What happens in the after life?
When the woman died
she’d expected to see a light at the end of the tunnel,
or her life flashing past her,
or to look down at her lifeless body,
as a soul up in the ether,
isn’t this what the books had told her to expect?
Instead,
she found herself at four-years-old
eating cold, slippery litchis in the kitchen
juice dripping down her chin,
spitting smooth seeds into a green plastic bowl.

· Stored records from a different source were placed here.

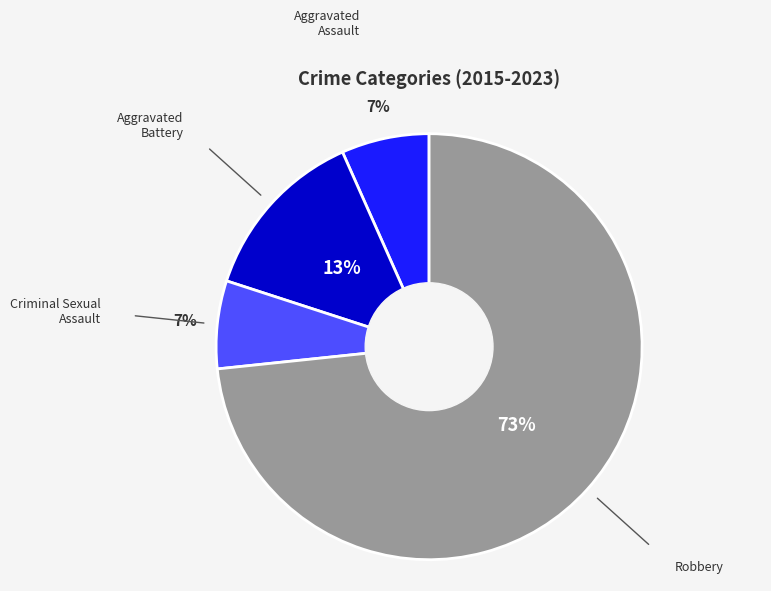

Does any single category account for the majority?

Yes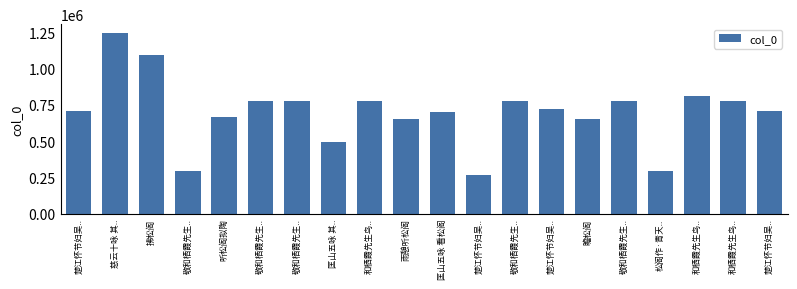

How many bars are there in total?

20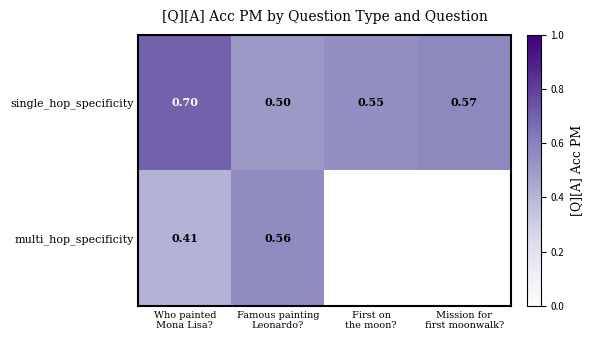

At which category is the sum across all series the highest?

Who painted
Mona Lisa?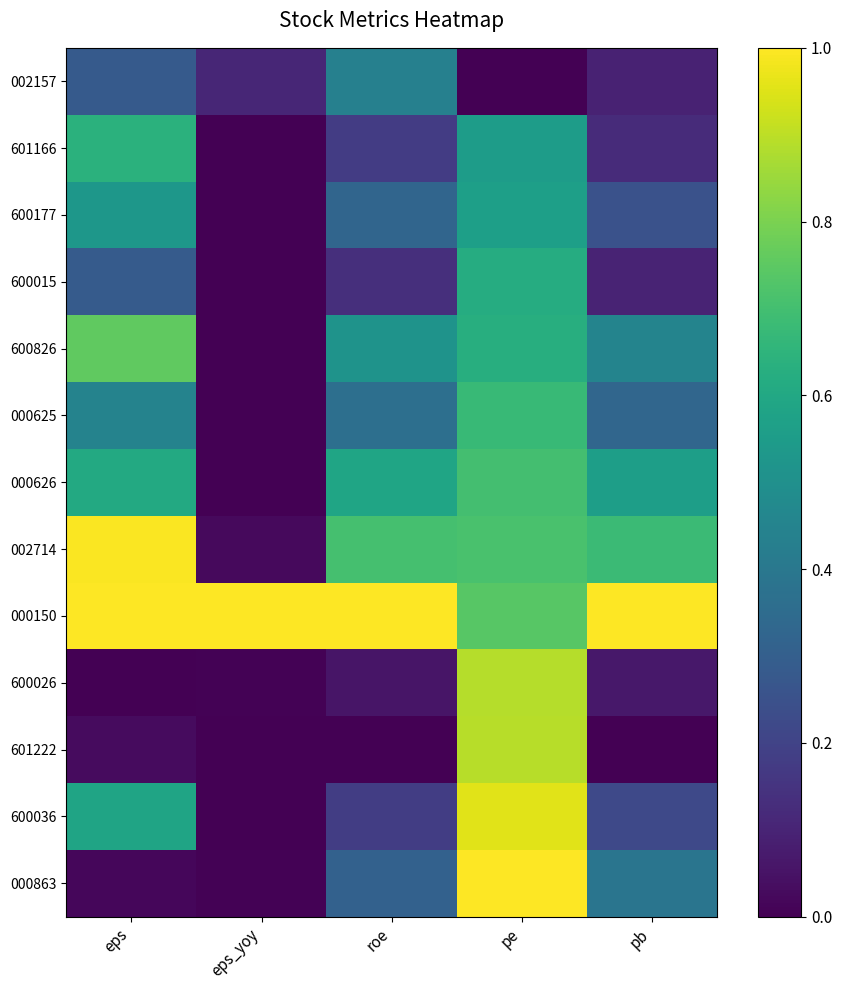

Between roe and eps, which is larger?

roe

And then, she was fourteen,
riding a bicycle through an empty street
the breeze swaying her braids, so their ends tickled the sides of her neck
For a moment she was six,
in the middle of the afternoon staring out of a window as it rained
and abruptly at eighteen- reading a letter full of love,
at twenty-five a man kissed her gently below her right ear
at thirty her son smiled his first smile his eyes on her and her alone
at forty-three she was kissed like she was twenty-five again
at seventy-three she met an old friend at a wedding
at thirty-nine she found herself alone at home and pulled a book out of a shelf,
at fifty-five her mother’s hand sought hers as they crossed the road
at sixteen she looked into a mirror and admired her perfect teeth, every inch of her, in love with herself
at seven she poured seven smooth green glass marbles from her palm into her pocket
at sixty-six she’d followed her son into the sea and a wave sent her tumbling down, screaming
when she came up, she’d laughed and allowed another wave to toss her down,
at three in a feeling she’d felt she’d known,
she was tossed up in the air and caught again,
and so it went
days of her life lived in specific moments
of utter and complete joy
until she realised that perhaps heaven
(if you could call it that)
was just a collection of her best days on earth.